Von Paulus surrendered, sitting dejected on a camp-bed in his bunker when Russians armed with tommy-guns crowded the entrance. Flying over the blood-spattered wreckage of the battlefield, a German reconnaissance plane radioed back: “No sign of the fighting at Stalingrad.” It was not at all an heroic end, for misery-had destroyed any possibility of heroism. By July Von Paulus and General Seydlitz had become leaders of a Free-German committee in Moscow and were calling on the German Army to eliminate Hitler.
In 1941, when Hitler invaded Russia, a wave of hope had swept through Britain and the conquered countries of Europe. The first German successes somewhat dimmed this hope; but it still remained. In December, 1941, when the United States came into the war after the attack on Pearl Harbour, ultimate victory for the Allies appeared certain. But many grave disasters fell on the Allied cause in the Far East and in North Africa.
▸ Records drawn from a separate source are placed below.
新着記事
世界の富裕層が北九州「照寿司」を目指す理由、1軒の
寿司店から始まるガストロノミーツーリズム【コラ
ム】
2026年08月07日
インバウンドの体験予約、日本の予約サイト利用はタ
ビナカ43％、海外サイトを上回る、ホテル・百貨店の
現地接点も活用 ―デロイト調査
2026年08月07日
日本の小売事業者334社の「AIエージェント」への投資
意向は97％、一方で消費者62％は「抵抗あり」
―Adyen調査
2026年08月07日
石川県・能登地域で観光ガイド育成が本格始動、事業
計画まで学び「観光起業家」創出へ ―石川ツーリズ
In 1942, when Hitler’s summer offensive in Russia looked ominous, a large British and Commonwealth Army was defeated in the Libyan desert by Rommel after a long war in which fortune had turned from one side to the other. The Germans re-took the important port of Tobruk, captured by the British in 1940, and drove General Auchinleck’s army back to the last defensive position, at El Alamein, before the Delta. Rommel and his Italian allies saw Alexandria and Cairo in their grasp; if the Germans could pour down from the Caucasus, the Middle East would be in Axis hands and victory certain.
During the autumn the British slowly reasserted their naval control over the Mediterranean, temporarily lost early in 1942, thus damaging vital supplies to Rommel’s army. At the same time reinforcements of men and tanks for the British poured into Egypt via the Suez Canal. General Montgomery took charge of the Eighth Army. Two attacks by Rommel, who knew that time was against him, were beaten off. On 2 November, the battle of El Alamein began in which, after ten days of attacks, Montgomery’s army broke the German-Italian force, and the Afrika Korps started on its retreat to Tunisia where most of it was captured, A little later the Anglo-American landings in North Africa took place and rapidly all North Africa passed into Allied hands.
So Stalingrad and El Alamein marked the last turn of the tide in the war. By May, 1943, the Allies invaded Sicily, and shortly afterwards Mussolini was deposed. In Russia, the Germans, after the terrible defeat of Stalingrad, managed a counter-attack at Kharkov to hold the Russian onrush. But this was only for a moment. Hitler was now to be on the defensive for the rest of the war except for brief spasms such as the Ardennes counter-offensive which delayed for a few weeks the invasion of Germany from the West. On the Eastern Front the Russian steam-roller moved on relentlessly to Bucharest, to Budapest, to Warsaw, to Vienna, and to Berlin.